Majority shareholder trims stake in Indocement

Germany's HeidelbergCement raises $300 million and reduces its holding in the Indonesian cement maker to 51%.

HeidelbergCement yesterday sold a 14.1% stake in Indonesia-based PT Indocement Tunggal Prakarsa through a placement that attracted interest primarily from long-only funds. The upsized deal, which raised Rp3.12 trillion (about $300 million), will reduce the stake held by the German cement manufacturer from 65.1% to 51% -- a level which it says it intends to keep for the foreseeable future.

While Indonesia is typically not one of the most active markets when it comes to placements or block trades, this was the second publicly marketed offering in just one week after three foreign investors teamed up to reduce their stake in coal miner PT Adaro Energy. That deal was completed last Wednesday and raised $150 million. The only other block trade this year was a small $60 million sell-down in Bank Danamon by an undisclosed institutional investor in May, although Bank Danamon has also completed a $362 million rights issue this year.

HeidelbergCement offered 400 million shares with an upsize option of 120.5 million shares, which was exercised in full, resulting in a total deal size of 520.5 million shares. Royal Bank of Scotland acted as the sole bookrunner.

The price range was set at Rp5,750 to Rp6,200 per share, which represented a 9.5% to 16.1% discount versus yesterday's close of Rp6,850. While this is quite wide compared with other recent Asian deals and the 10.2% discount on the Adaro trade, Indocement is a highly illiquid stock -- yesterday's trade accounted for a massive 320 days' worth of trading volume based on the six-month daily average -- and investors would have needed some additional compensation for that.

Demand was strong though and the final price was fixed in the upper half of the range at Rp6,000 for a discount of 12.4%.

According to a source, the deal attracted more than 40 investors and was 2.5 times covered after about three-and-a-half hours of bookbuilding. The buyers were almost entirely long-only funds, which may seem odd given the arbitrage opportunities offered by the wide discount. However, the source said hedge funds were most likely kept away by the illiquid nature of the stock.

About 46% of the demand came from Asia, while European investors accounted for 39% and US accounts for 15%.

Indocement's share price has had a strong run in recent months, gaining about 70% from the Rp4,000 level in early March.
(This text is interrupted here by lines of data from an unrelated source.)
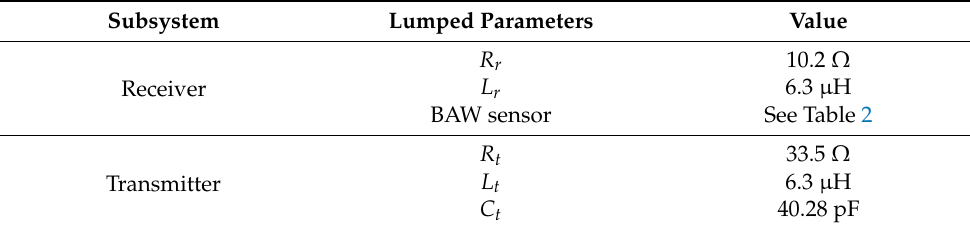
Table 3. The lumped parameters of a BAW passive wireless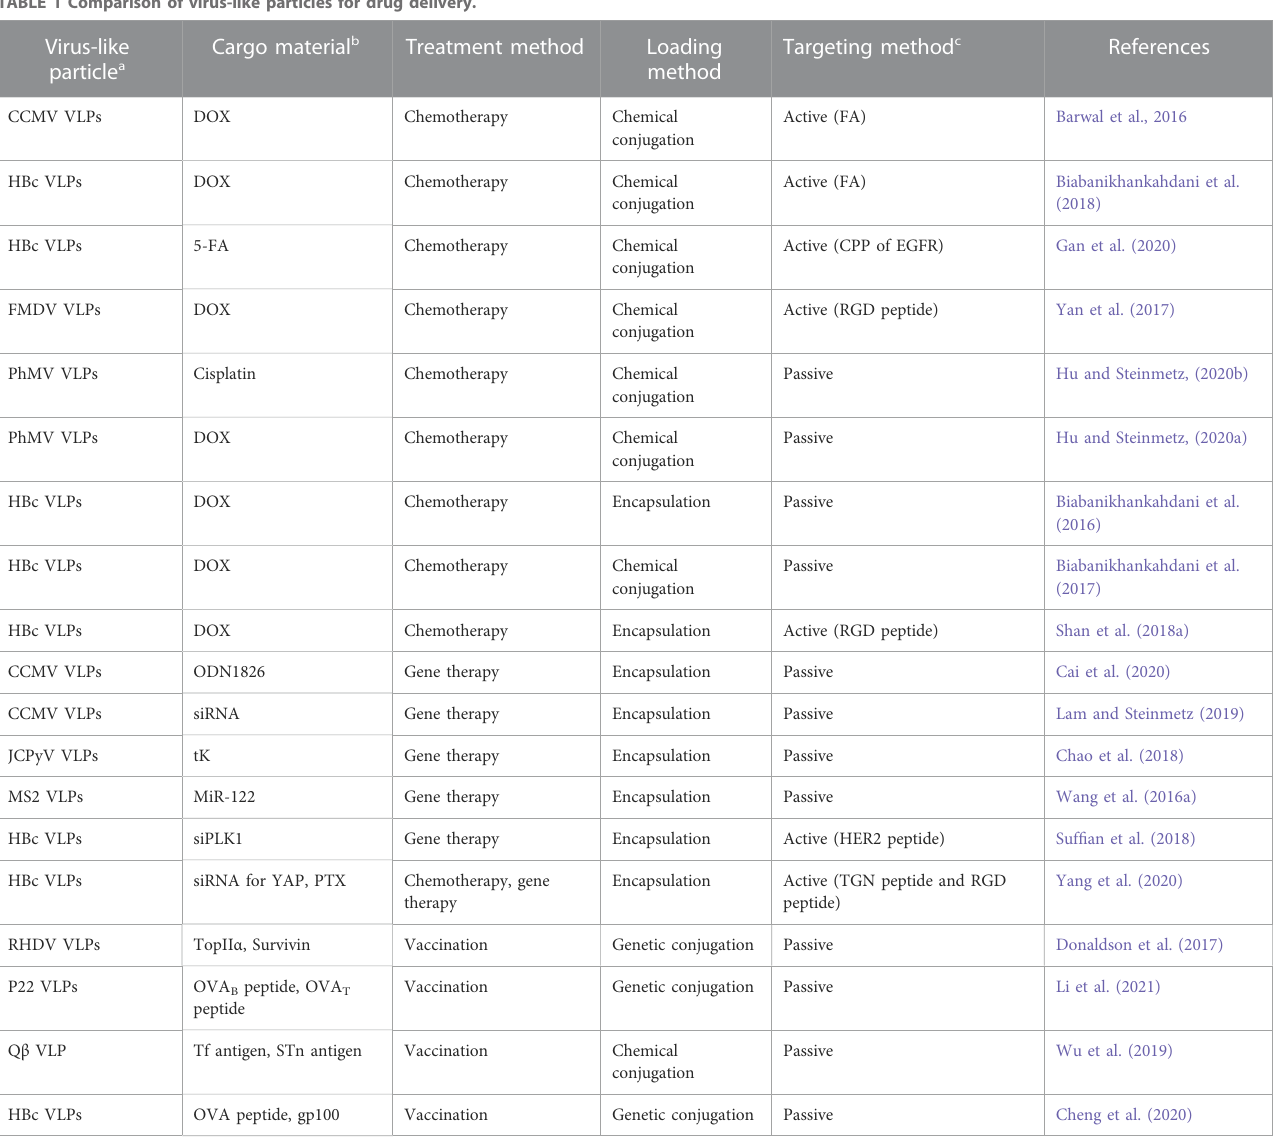
TABLE 1 Comparison of virus-like particles for drug delivery. Virus-like particle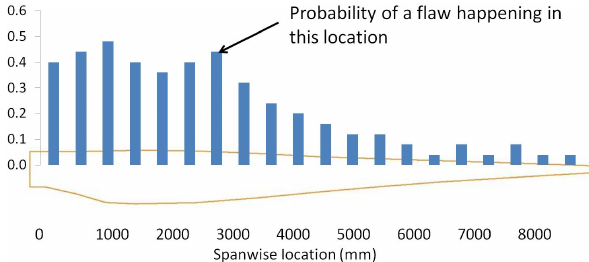
Figure 11. Probability mass of flaws at each blade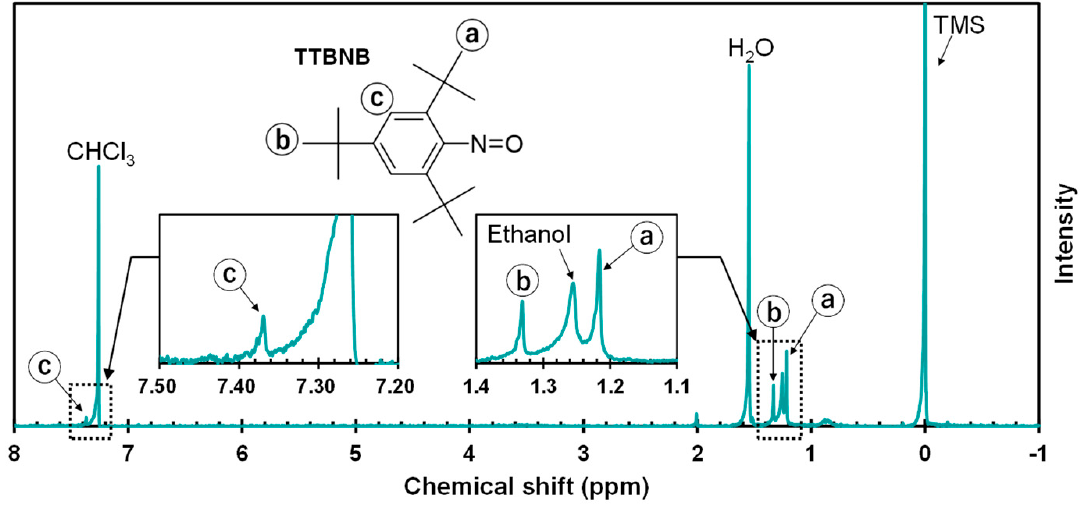
Figure 4. 1 H-NMR spectra of a CDCl 3 extracted solution of PP granules (PP-H) after scCO 2 treat- ment. Table 4. Correlated TTBNB concentration determined by 1 H-NMR characteristic peak integrals. Peak Integral (a.u.) TTBNB Sample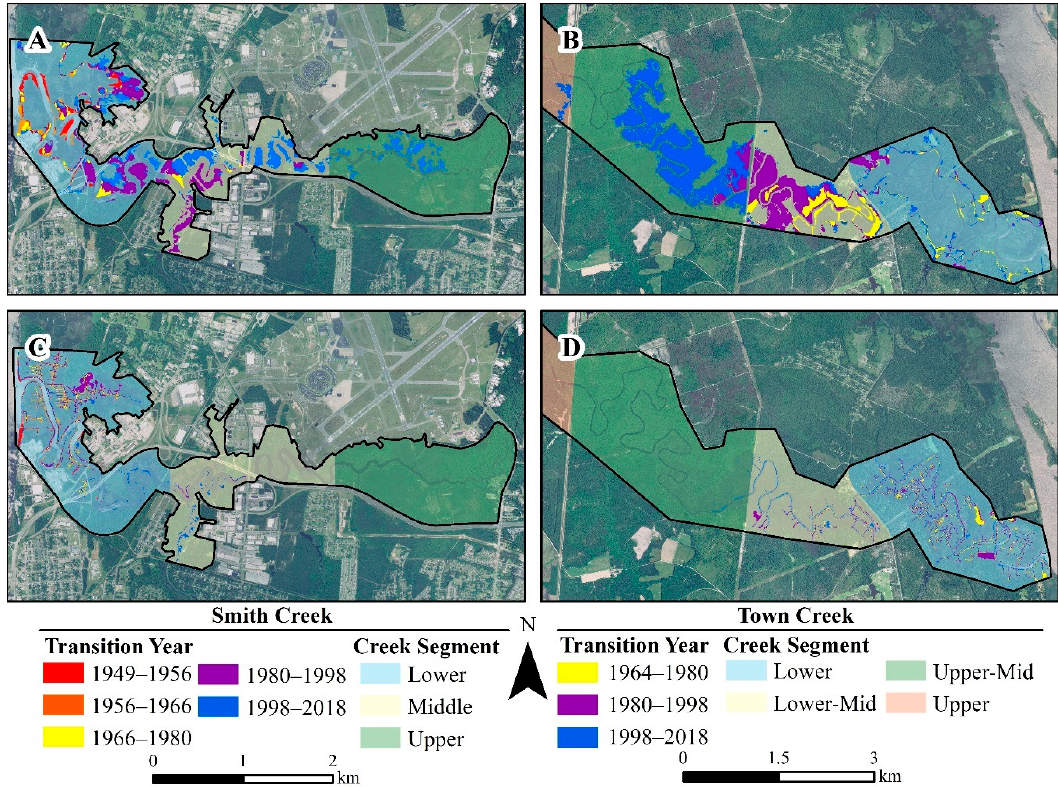
Figure 6. Land cover transitions from forest to emergent wetland ( A and B ) and emergent wetland to water ( C and D ) for Smith Creek ( A and C ) and Town Creek ( B and D ).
At the same time, the rupiah has strengthened, which means that, on a euro-basis, the share price has actually doubled. This may explain why HeidelbergCement was keen to monetise part of its holding.

The German company bought a majority stake in Indocement in 2001 following the Asian financial crisis and since then it has been helping the company to regain financial stability by refocusing on its core cement business. HeidelbergCement still regards Indonesia as a growing market. According to its website, the country's total cement consumption is one of the largest in Southeast Asia at 34 million tonnes per year, but on a per capita basis it's still one of the lowest in the world. Among the growth drivers, the property and construction sectors are supported by a series of interest rate reductions this year and should stimulate further demand for cement.

Indocement is the second largest cement manufacturer in Indonesia, with a total annual production capacity of 17.1 million tonnes, and the country's only producer of white cement. It operates 12 cement plants, including the Citeureup plant on West Java, which ranks as HeidelbergCement's biggest cement plant globally. In addition to cement, Indocement also makes ready-mixed concrete and mines aggregates.

In the first quarter of this year Indocement's net profit improved by 33% to Rp503 billion on a 7% increase in net revenues to Rp2.2 trillion.